IGT’s Roulette game spells this out quite clearly under its pay table information:

“The odds do not vary based on prior outcomes, bet size, balance size, time of day, day of week, etc. …

“For this game, the long-term, theoretically expected payback is 97.29%. The results for any given player over a play session can vary widely from this long-term, expected average in either direction.”

If you’re a new player on one of the Pennsylvania sites, however, you can take advantage of many bonus incentives that provide extra funds to combine with your own money and create a good chance to come out ahead of the house odds when you get started.

All the usual betting options abound

Playing the game itself is not so different online from being in a casino, other than, of course, you’re alone rather than joining in cheers or groans with fellow gamblers in a live casino. There’s also typically a soundtrack of some light, jazzy music accompanying your online play (though you can mute it).

But basically, you’re clicking on buttons to place a chip denomination of your choice of wide-ranging betting options before you click on the “spin” button to set the wheel and ball moving.

You can opt for all of the standard “outside” bets such as red/black, even/odd, and high/low, all of which in the European/French version give you a 48.75% chance of winning (less than 50-50 due to the chance of that 0 number coming up) and get paid back even money.

Or you can bet small groups of numbers for a higher payback chance, or even just a single number, winning 35 times your wager if the latter hits.

Everyone has their own preference.
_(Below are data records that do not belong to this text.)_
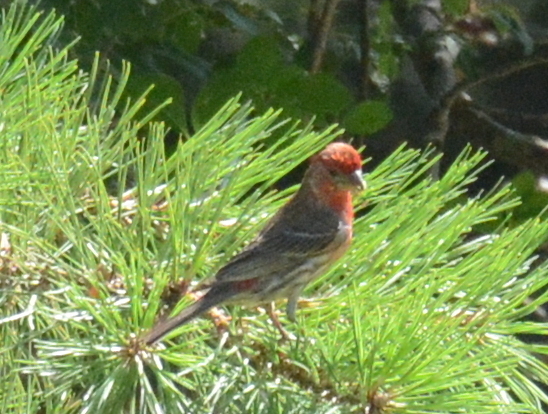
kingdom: Animalia
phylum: Chordata
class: Aves
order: Passeriformes
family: Fringillidae
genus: Haemorhous
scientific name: Haemorhous mexicanus
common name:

There’s no real method for coming out ahead in the long run, though people are willing to put their faith in various systems.

A popular one is the “Martingale” strategy in which you keep doubling your bet when it loses, figuring you’ll make your money back on the next spin. The problem is that, inevitably, there can be a long streak of red numbers while you’re repeating and increasing bets on black — or vice versa — and the system can become very costly.

In general, as long as you intend going in to play for fun instead of profit, you should be able to avoid problems like those of Hagerty’s Linda Howard character (“Come on, 22 … One more time, 22… Come on back to me, 22!”).

Just keep in mind that the game of roulette is one time where being “un-American” is the right way to go.